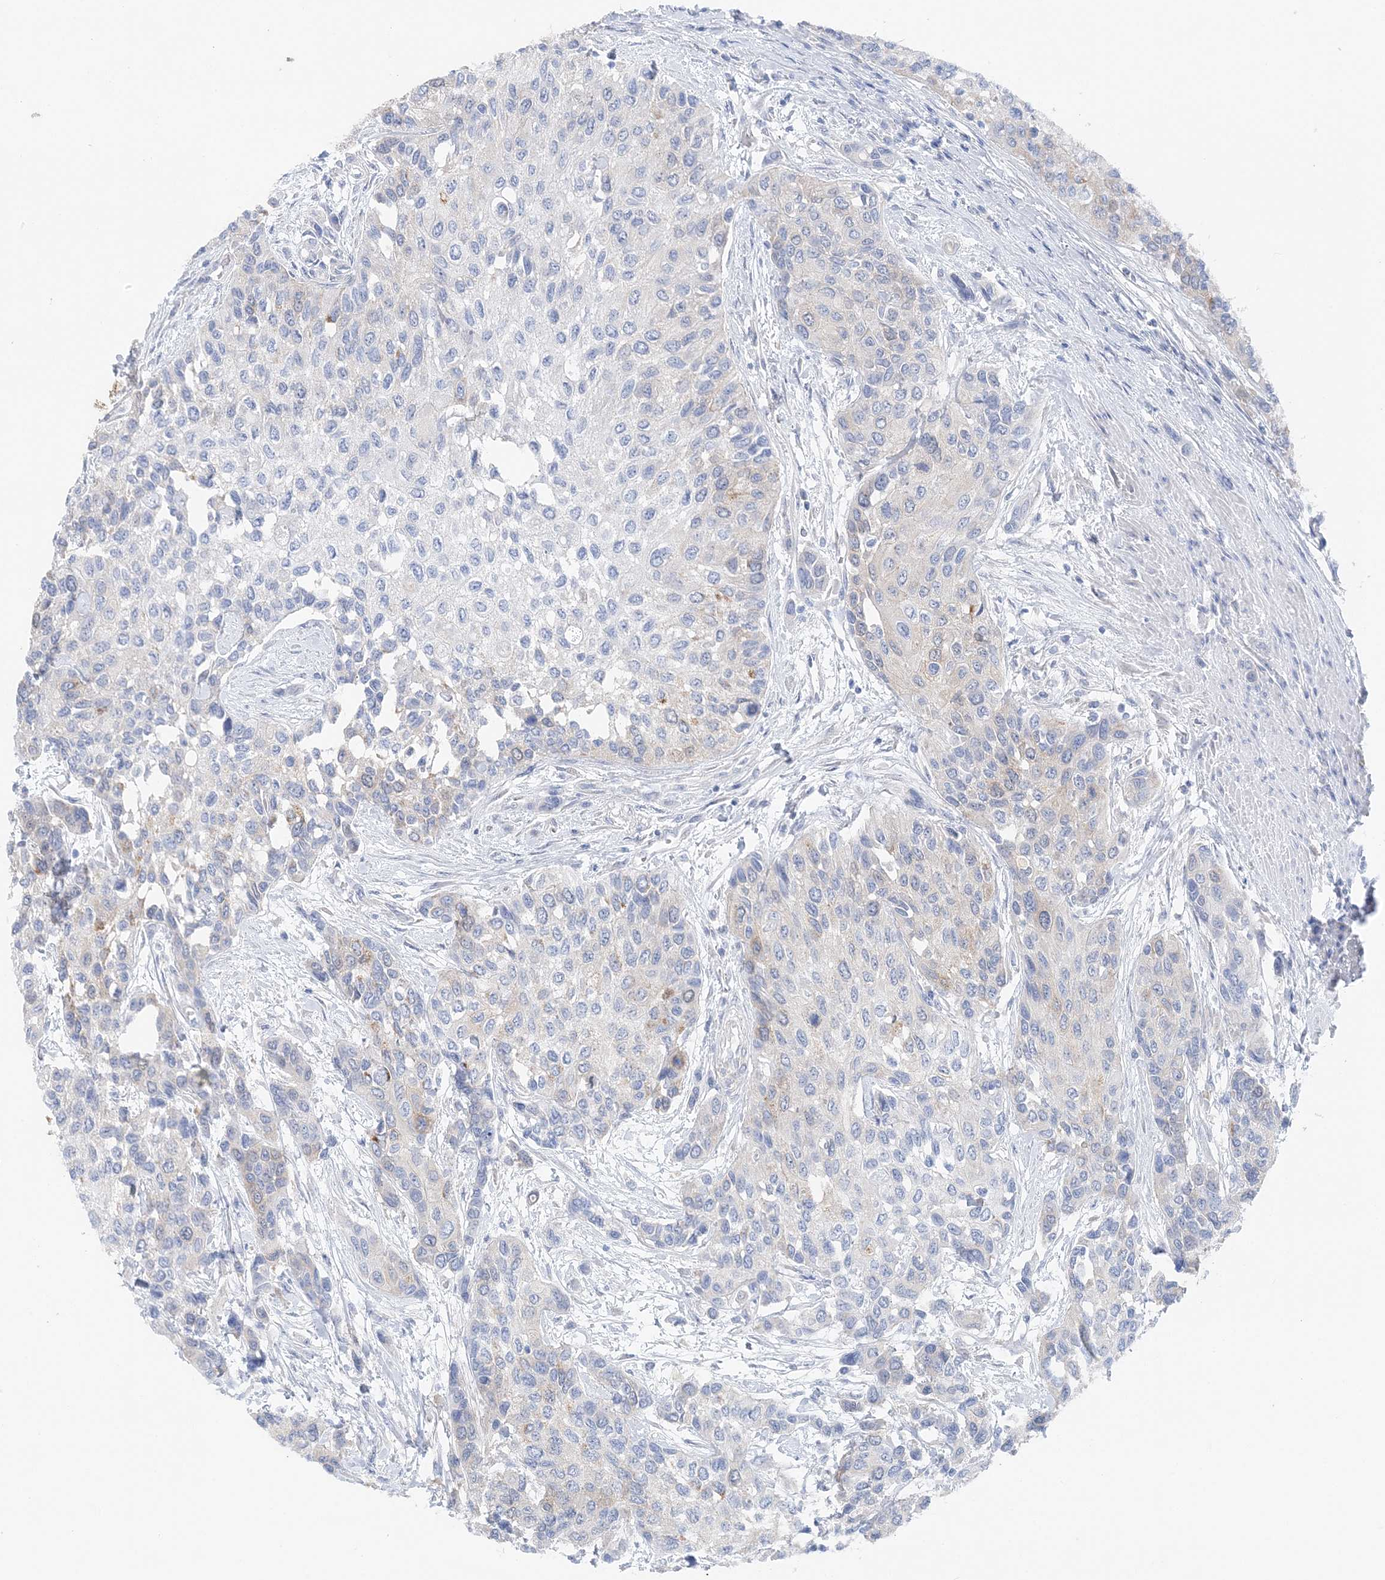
{"staining": {"intensity": "negative", "quantity": "none", "location": "none"}, "tissue": "urothelial cancer", "cell_type": "Tumor cells", "image_type": "cancer", "snomed": [{"axis": "morphology", "description": "Normal tissue, NOS"}, {"axis": "morphology", "description": "Urothelial carcinoma, High grade"}, {"axis": "topography", "description": "Vascular tissue"}, {"axis": "topography", "description": "Urinary bladder"}], "caption": "Immunohistochemistry image of urothelial carcinoma (high-grade) stained for a protein (brown), which reveals no expression in tumor cells.", "gene": "HMGCS1", "patient": {"sex": "female", "age": 56}}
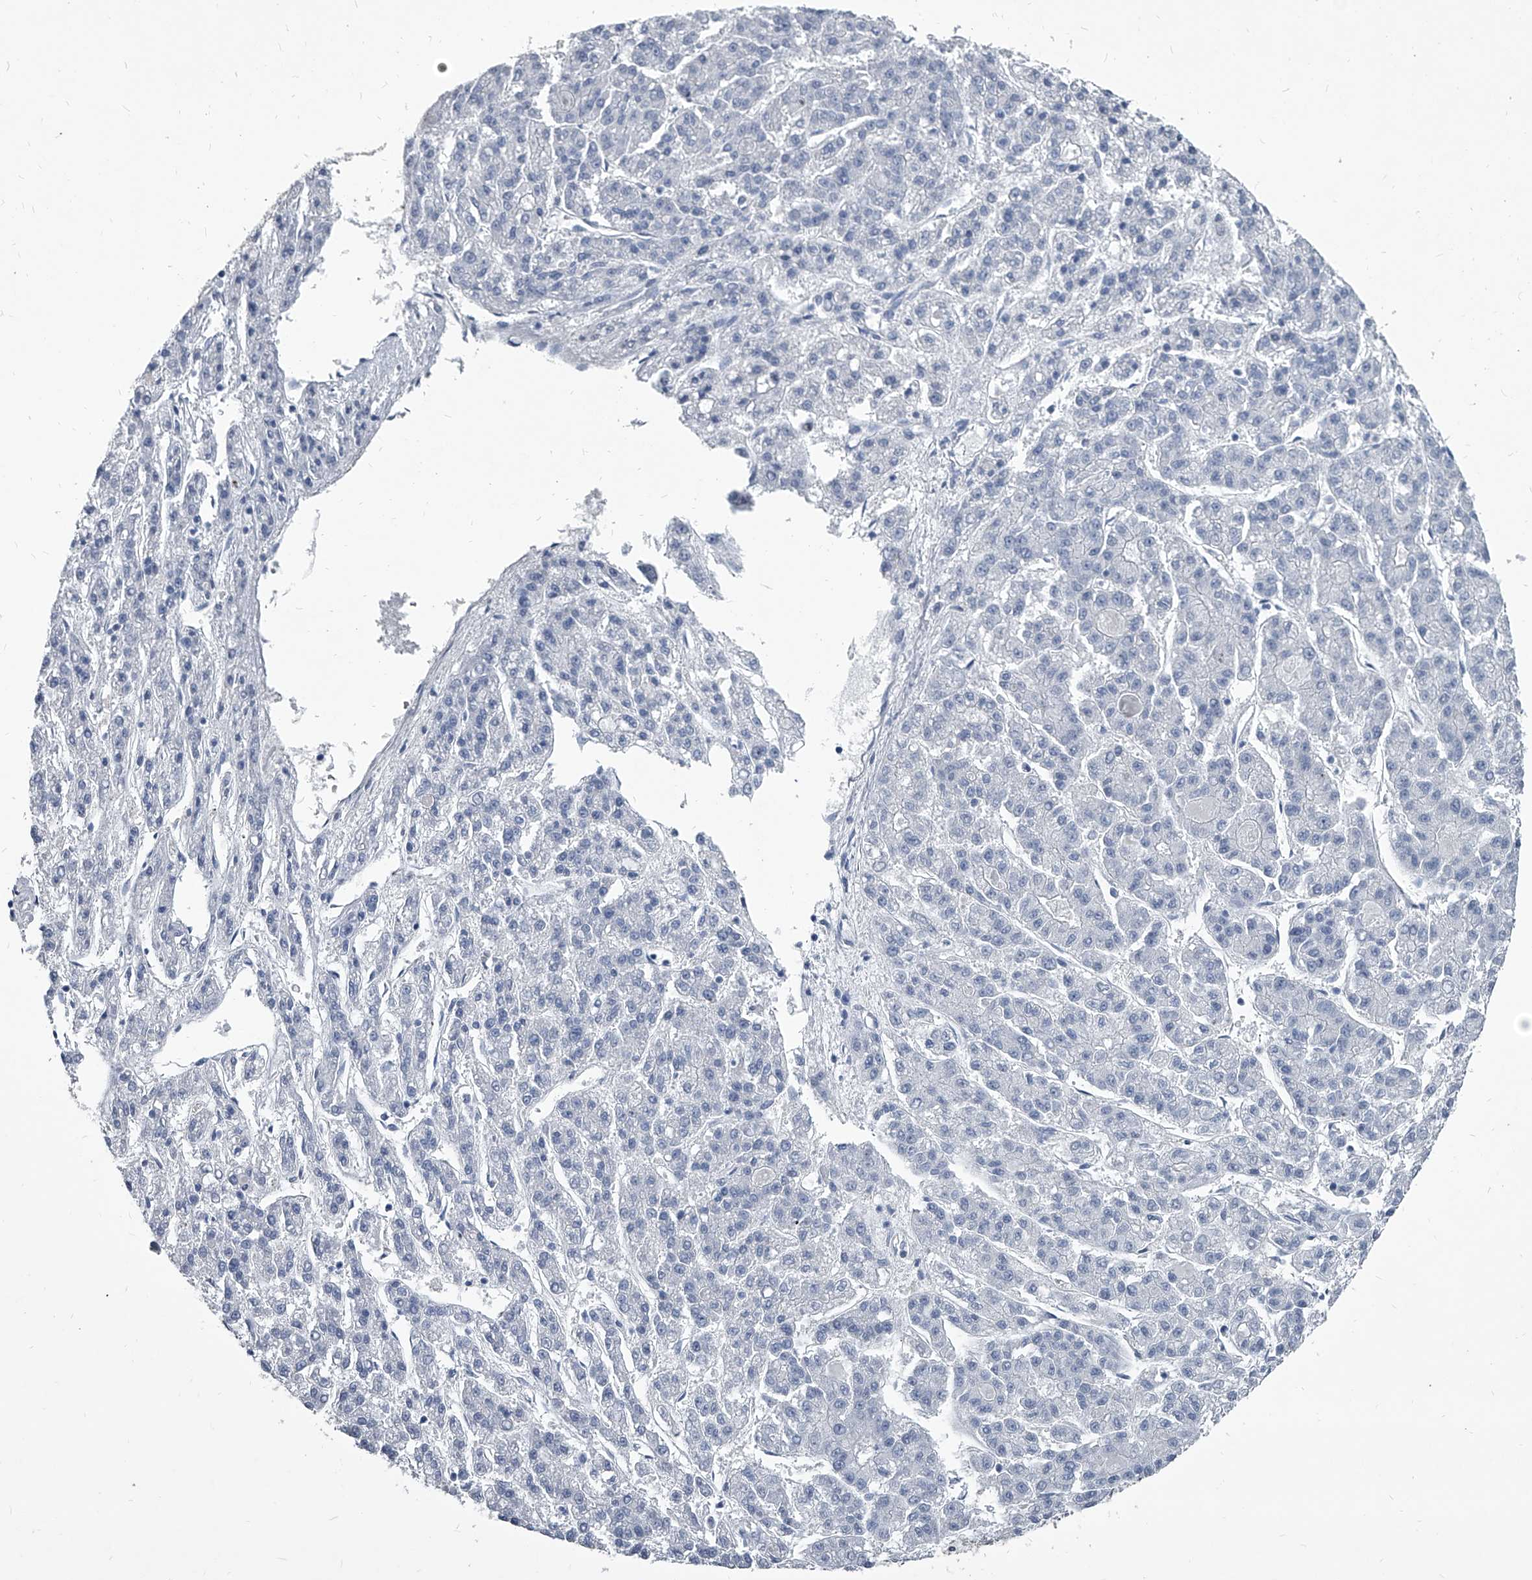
{"staining": {"intensity": "negative", "quantity": "none", "location": "none"}, "tissue": "liver cancer", "cell_type": "Tumor cells", "image_type": "cancer", "snomed": [{"axis": "morphology", "description": "Carcinoma, Hepatocellular, NOS"}, {"axis": "topography", "description": "Liver"}], "caption": "A high-resolution micrograph shows IHC staining of liver cancer, which shows no significant staining in tumor cells.", "gene": "BCAS1", "patient": {"sex": "male", "age": 70}}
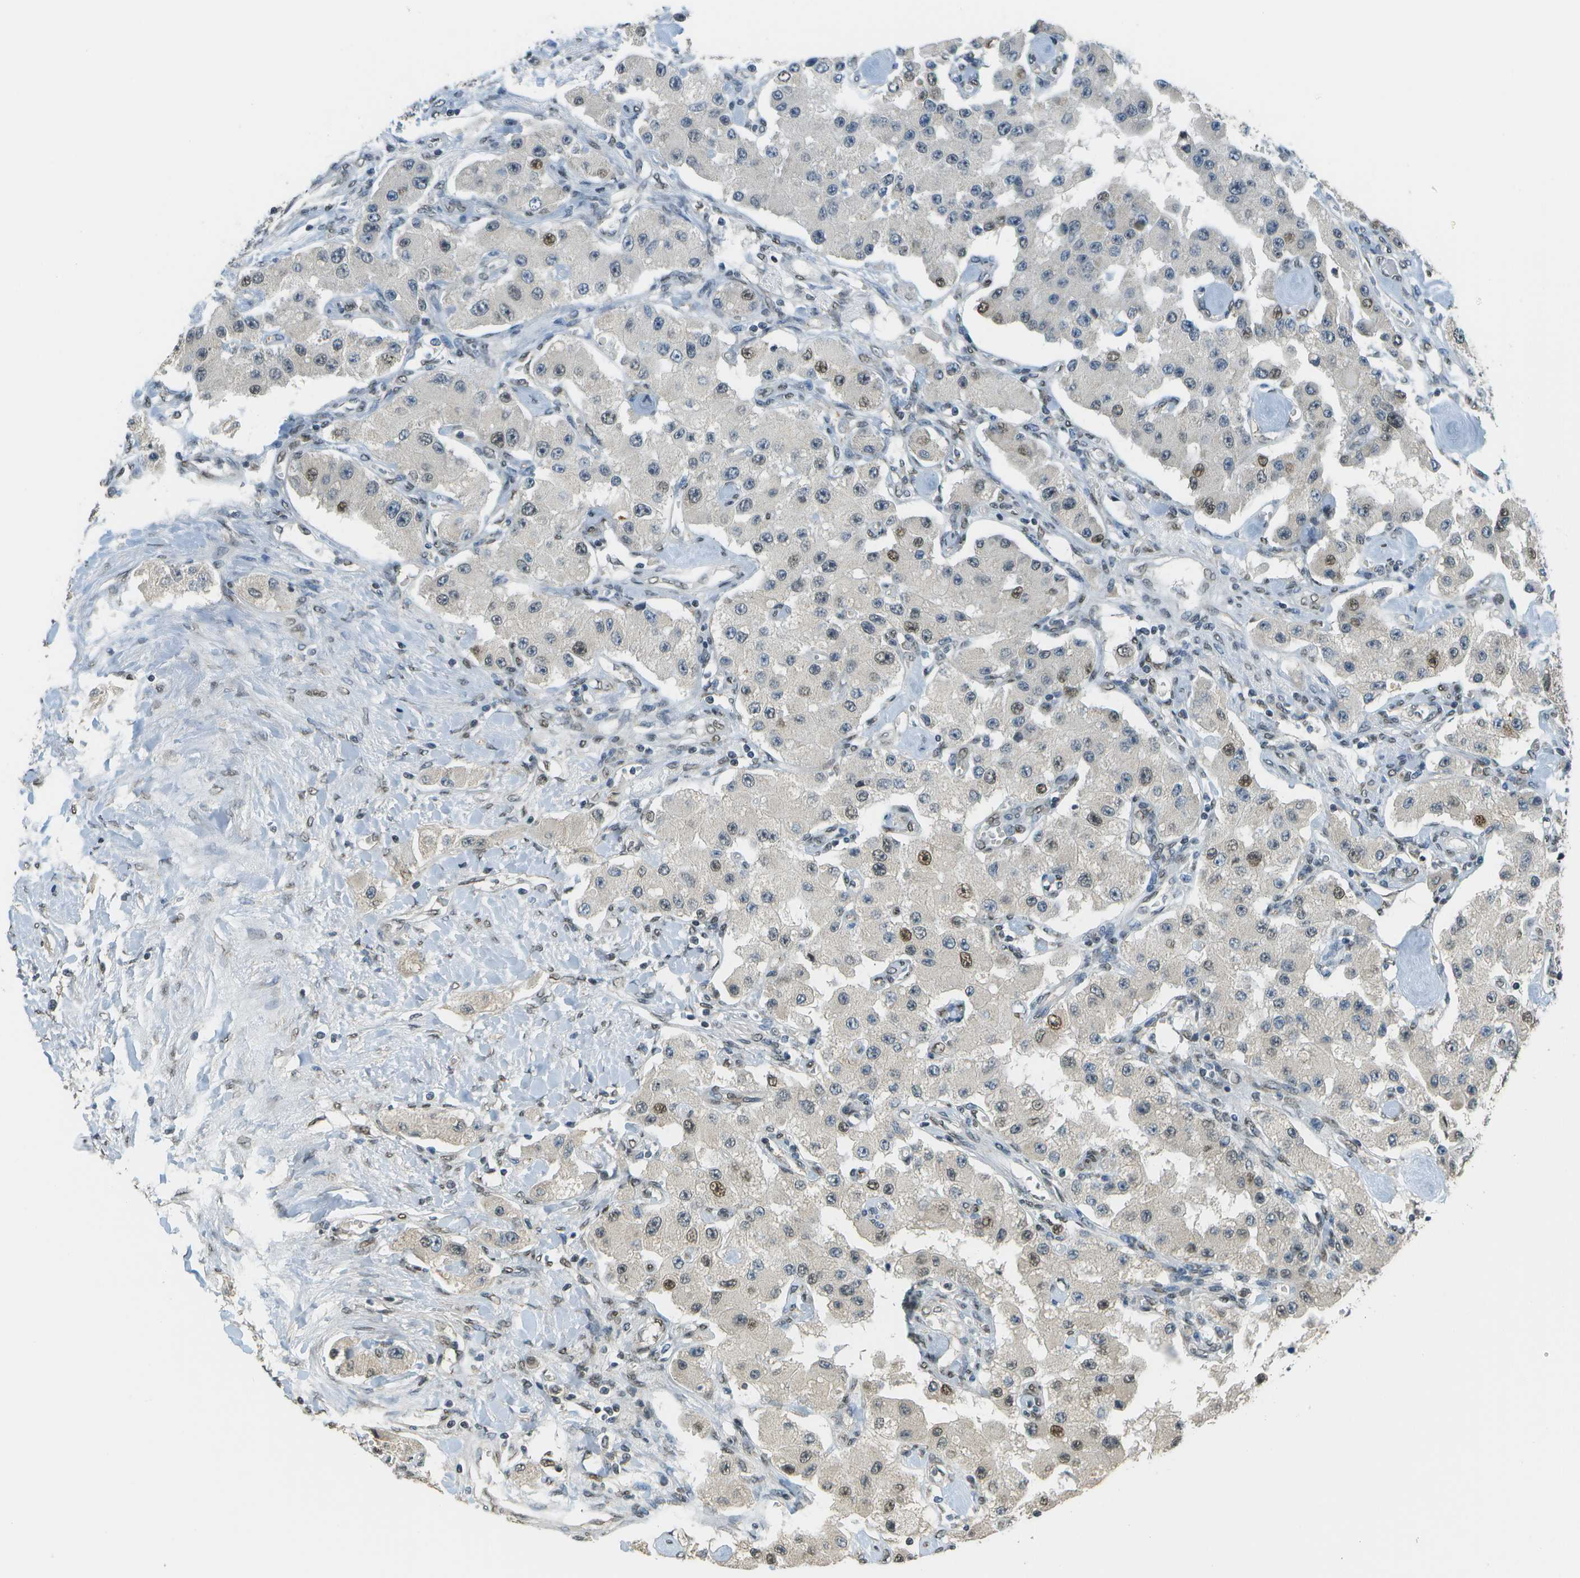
{"staining": {"intensity": "moderate", "quantity": "<25%", "location": "nuclear"}, "tissue": "carcinoid", "cell_type": "Tumor cells", "image_type": "cancer", "snomed": [{"axis": "morphology", "description": "Carcinoid, malignant, NOS"}, {"axis": "topography", "description": "Pancreas"}], "caption": "A micrograph of human carcinoid stained for a protein shows moderate nuclear brown staining in tumor cells.", "gene": "ABL2", "patient": {"sex": "male", "age": 41}}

**Problem statement:** Your output should be only the lines from the line with "high-resolution micrograph shows" through the end of the data, exactly as they stand, and no pictures.

**Task response:**
{"staining": {"intensity": "negative", "quantity": "none", "location": "none"}, "tissue": "liver cancer", "cell_type": "Tumor cells", "image_type": "cancer", "snomed": [{"axis": "morphology", "description": "Carcinoma, Hepatocellular, NOS"}, {"axis": "topography", "description": "Liver"}], "caption": "A high-resolution micrograph shows IHC staining of liver cancer, which shows no significant staining in tumor cells.", "gene": "BCAS1", "patient": {"sex": "male", "age": 70}}
{"staining": {"intensity": "moderate", "quantity": "<25%", "location": "nuclear"}, "tissue": "carcinoid", "cell_type": "Tumor cells", "image_type": "cancer", "snomed": [{"axis": "morphology", "description": "Carcinoid, malignant, NOS"}, {"axis": "topography", "description": "Pancreas"}], "caption": "A micrograph of human carcinoid stained for a protein shows moderate nuclear brown staining in tumor cells.", "gene": "ABL2", "patient": {"sex": "male", "age": 41}}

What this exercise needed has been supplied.